Le début de leur histoire s’avère un vrai conte de fées. Sans pudeur, Jean-Paul raconte au début du film qu’il avait toujours vu apparaître dans ses rêves une femme habillée en blanc et que celle-ci deviendrait la femme de sa vie. Anne est apparue sans crier gare, un jour, il y a cinq ans, et depuis, leur amour est solide comme le roc.

Lui fait son jardin durant l’été, elle, la vaisselle et les repas. Tous deux aident leurs aînés et gravitent autour d’eux d’autres personnes, dont le petit Daemean, jeune enfant autiste avec qui Jean-Paul a développé une sincère complicité.

Leur petit monde est simple. C’est pourtant dans cette simplicité, que la caméra de Daniel Léger présente avec un respect aussi sincère que leur amour, que se passent ces petits moments d’éternité que l’on se prend à saisir: une petite blague par-ci par-là, des sourires doucereux, des paroles franches et empreintes de bonté. Ils ont peu de choses pour eux-mêmes à part le petit monde, mais ils ont quand même tout à offrir. Car les leçons d’humanité, de dévouement et de joie de vivre qu’ils nous donnent sans même s’en apercevoir touchent droit au coeur.

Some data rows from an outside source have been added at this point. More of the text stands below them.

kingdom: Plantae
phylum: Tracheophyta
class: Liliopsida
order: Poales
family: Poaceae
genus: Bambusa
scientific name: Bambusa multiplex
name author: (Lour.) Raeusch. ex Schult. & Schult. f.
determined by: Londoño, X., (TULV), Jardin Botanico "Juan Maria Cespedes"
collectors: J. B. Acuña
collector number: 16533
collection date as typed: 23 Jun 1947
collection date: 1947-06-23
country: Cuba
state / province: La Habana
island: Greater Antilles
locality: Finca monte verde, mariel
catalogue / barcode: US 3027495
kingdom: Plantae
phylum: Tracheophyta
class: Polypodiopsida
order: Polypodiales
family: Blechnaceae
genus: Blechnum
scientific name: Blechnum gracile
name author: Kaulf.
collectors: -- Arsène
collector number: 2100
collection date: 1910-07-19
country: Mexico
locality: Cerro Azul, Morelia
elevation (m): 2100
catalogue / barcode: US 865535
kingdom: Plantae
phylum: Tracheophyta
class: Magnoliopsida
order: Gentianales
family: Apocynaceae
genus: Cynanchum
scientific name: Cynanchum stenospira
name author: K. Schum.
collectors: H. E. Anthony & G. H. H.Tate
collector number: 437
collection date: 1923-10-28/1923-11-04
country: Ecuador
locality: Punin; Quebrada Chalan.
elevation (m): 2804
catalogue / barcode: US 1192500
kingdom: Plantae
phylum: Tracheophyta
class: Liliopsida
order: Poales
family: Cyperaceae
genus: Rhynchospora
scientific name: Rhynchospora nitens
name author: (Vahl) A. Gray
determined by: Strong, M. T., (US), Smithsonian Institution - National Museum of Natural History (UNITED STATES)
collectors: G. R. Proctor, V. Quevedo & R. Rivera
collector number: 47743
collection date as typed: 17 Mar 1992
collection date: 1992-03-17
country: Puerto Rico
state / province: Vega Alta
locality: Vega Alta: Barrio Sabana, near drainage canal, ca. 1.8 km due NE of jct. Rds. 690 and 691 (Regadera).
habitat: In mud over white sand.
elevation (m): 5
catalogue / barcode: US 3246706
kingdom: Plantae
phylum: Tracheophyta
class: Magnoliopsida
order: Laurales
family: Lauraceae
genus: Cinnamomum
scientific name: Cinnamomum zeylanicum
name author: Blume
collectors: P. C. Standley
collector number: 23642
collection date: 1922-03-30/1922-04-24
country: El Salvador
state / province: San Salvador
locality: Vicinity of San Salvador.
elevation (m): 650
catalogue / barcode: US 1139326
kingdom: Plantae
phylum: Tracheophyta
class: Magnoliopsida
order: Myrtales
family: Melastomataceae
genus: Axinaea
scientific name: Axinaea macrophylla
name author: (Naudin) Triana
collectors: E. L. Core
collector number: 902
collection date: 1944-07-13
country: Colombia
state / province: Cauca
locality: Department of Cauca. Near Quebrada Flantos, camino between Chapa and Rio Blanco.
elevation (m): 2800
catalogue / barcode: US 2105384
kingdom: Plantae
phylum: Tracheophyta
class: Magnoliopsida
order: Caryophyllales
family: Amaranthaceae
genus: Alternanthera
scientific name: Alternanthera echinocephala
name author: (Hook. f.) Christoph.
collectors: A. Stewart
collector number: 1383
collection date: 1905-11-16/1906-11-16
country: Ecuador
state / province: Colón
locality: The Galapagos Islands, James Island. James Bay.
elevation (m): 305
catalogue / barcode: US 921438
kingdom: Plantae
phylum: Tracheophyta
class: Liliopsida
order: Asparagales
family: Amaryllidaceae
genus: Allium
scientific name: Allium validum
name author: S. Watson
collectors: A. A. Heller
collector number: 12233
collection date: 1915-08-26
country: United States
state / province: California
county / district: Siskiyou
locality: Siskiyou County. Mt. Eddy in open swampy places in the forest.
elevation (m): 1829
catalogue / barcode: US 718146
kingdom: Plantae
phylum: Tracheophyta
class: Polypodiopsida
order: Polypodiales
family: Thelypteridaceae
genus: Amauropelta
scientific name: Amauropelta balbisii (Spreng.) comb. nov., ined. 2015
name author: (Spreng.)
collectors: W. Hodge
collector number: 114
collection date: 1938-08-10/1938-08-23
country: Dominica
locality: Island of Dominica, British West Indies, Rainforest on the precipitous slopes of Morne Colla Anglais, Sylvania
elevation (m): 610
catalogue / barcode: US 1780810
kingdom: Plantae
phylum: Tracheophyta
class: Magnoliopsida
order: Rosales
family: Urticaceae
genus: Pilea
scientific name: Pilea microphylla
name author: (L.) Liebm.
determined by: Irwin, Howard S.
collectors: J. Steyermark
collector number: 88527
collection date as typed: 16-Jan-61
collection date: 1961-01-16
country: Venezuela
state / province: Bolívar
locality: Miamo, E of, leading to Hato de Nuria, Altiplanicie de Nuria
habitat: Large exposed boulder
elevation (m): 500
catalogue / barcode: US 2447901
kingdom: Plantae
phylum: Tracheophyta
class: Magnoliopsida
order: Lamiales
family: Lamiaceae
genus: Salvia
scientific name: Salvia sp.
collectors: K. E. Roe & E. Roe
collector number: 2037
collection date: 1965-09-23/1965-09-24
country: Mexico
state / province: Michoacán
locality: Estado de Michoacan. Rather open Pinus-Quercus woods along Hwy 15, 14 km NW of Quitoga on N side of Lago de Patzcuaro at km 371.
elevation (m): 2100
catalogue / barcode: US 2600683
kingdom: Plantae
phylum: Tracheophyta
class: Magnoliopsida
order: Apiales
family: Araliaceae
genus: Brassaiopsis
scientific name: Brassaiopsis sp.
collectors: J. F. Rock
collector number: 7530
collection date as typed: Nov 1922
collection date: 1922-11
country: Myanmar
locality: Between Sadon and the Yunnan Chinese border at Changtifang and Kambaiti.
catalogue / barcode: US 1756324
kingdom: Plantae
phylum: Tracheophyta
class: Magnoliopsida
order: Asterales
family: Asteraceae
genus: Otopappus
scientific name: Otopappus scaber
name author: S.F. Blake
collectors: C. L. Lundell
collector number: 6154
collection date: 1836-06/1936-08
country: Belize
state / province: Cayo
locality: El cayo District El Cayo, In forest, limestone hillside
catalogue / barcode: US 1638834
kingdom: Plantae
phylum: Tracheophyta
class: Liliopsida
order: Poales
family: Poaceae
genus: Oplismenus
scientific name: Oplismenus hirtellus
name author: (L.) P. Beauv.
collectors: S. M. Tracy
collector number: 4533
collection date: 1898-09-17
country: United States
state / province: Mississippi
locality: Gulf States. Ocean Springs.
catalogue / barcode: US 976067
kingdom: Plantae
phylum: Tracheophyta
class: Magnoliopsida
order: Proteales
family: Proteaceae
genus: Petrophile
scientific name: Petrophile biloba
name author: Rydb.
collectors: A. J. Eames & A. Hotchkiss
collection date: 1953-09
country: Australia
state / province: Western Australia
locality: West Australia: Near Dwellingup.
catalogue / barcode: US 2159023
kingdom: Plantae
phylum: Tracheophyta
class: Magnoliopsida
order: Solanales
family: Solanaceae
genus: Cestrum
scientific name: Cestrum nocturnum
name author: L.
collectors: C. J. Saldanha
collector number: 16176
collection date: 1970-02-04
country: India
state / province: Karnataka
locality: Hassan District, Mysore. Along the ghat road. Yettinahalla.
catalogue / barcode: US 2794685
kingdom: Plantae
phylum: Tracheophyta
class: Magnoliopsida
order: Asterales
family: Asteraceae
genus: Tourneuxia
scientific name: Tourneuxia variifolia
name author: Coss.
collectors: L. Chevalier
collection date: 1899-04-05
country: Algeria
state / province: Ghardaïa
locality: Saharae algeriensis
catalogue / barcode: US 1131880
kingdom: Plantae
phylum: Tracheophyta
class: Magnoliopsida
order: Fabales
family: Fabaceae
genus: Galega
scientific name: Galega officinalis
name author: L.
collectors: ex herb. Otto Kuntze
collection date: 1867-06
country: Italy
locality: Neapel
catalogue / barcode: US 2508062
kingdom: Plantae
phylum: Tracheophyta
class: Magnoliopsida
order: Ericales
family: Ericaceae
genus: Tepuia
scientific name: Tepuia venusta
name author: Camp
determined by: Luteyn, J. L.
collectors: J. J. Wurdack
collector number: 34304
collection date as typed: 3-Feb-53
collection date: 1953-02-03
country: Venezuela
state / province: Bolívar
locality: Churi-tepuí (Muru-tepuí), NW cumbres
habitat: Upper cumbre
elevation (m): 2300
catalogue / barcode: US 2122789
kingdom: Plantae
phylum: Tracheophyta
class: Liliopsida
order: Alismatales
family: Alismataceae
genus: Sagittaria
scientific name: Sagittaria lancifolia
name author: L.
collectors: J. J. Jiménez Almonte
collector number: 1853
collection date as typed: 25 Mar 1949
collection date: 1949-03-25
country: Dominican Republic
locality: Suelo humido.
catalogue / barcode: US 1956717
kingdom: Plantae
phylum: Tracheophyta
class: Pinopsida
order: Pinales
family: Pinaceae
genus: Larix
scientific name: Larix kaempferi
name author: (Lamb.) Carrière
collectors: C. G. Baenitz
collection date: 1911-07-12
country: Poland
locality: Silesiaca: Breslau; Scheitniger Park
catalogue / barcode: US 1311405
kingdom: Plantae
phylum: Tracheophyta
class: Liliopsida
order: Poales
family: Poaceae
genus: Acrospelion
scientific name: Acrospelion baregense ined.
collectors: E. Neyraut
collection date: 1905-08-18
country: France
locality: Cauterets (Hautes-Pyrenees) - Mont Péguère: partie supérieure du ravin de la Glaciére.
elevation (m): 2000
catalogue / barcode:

Dans la salle, mardi matin, plusieurs fous rires, quelques hoquets d’émotions aussi. À la fin de la projection, l’unanimité: Les inséparables fascine par sa vérité et force à réfléchir.

«Ç’a été facile d’entrer chez Jean-Paul et Anne. Ils ont tellement d’amour à donner qu’ils se sont dit que si ça pouvait faire une différence dans le monde, ils se laisseraient aller sans gêne au jeu du cinéma», a confié Daniel Léger à l’Acadie Nouvelle après la projection.

Le but du documentaire n’était d’ailleurs rien d’autre que de présenter cet amour véritable et ce bonheur du quotidien que la petite famille vit au jour le jour, sans artifices.

«J’ai rencontré Jean-Paul et Anne il y a quelques années alors que je jouais dans le groupe Borlico. Je les voyais toujours danser sur Lac Bijou, chanson de Zachary Richard que j’interprétais avec le groupe à ce moment-là. Je les trouvais tellement beaux que j’ai eu l’idée de faire un film avec eux», a souligné Daniel Léger.

À travers Jean-Paul et Anne, l’apprentissage en temps réel du métier de réalisateur. Lauréat du concours Tremplin de l’ONF en 2005 pour son court-métrage Un dimanche à 105 ans, Daniel Léger posait son pied pour la première fois dans l’univers du moyen-métrage.

Vingt jours de tournage répartis sur deux ans et demi, plus de 150 heures de tournage, d’essais et erreurs, de compréhension du médium de la caméra et d’apprivoisement de cette intimité que lui offraient Jean-Paul et Anne.

«Une chance d’ailleurs que j’ai pu apprendre mon métier avec eux. Leur simplicité et leur joie de vivre m’ont vraiment nourri tout au long de la production», a signalé Daniel Léger, ajoutant au passage que Les inséparables ne serait certainement pas son dernier film du genre.

«J’aime bien faire des films de ce genre. J’espère rencontrer d’autres gens simples comme Jean-Paul et Anne, qui ont les valeurs à la bonne place, qui ont des choses à nous apprendre et qui ont le regard tourné sur l’essentiel», a-t-il exprimé.

Le documentaire Les inséparables sera présenté deux autres fois au Cinéma du Centre de Caraquet, aujourd’hui et jeudi, à 18 h 30. L’entrée est libre.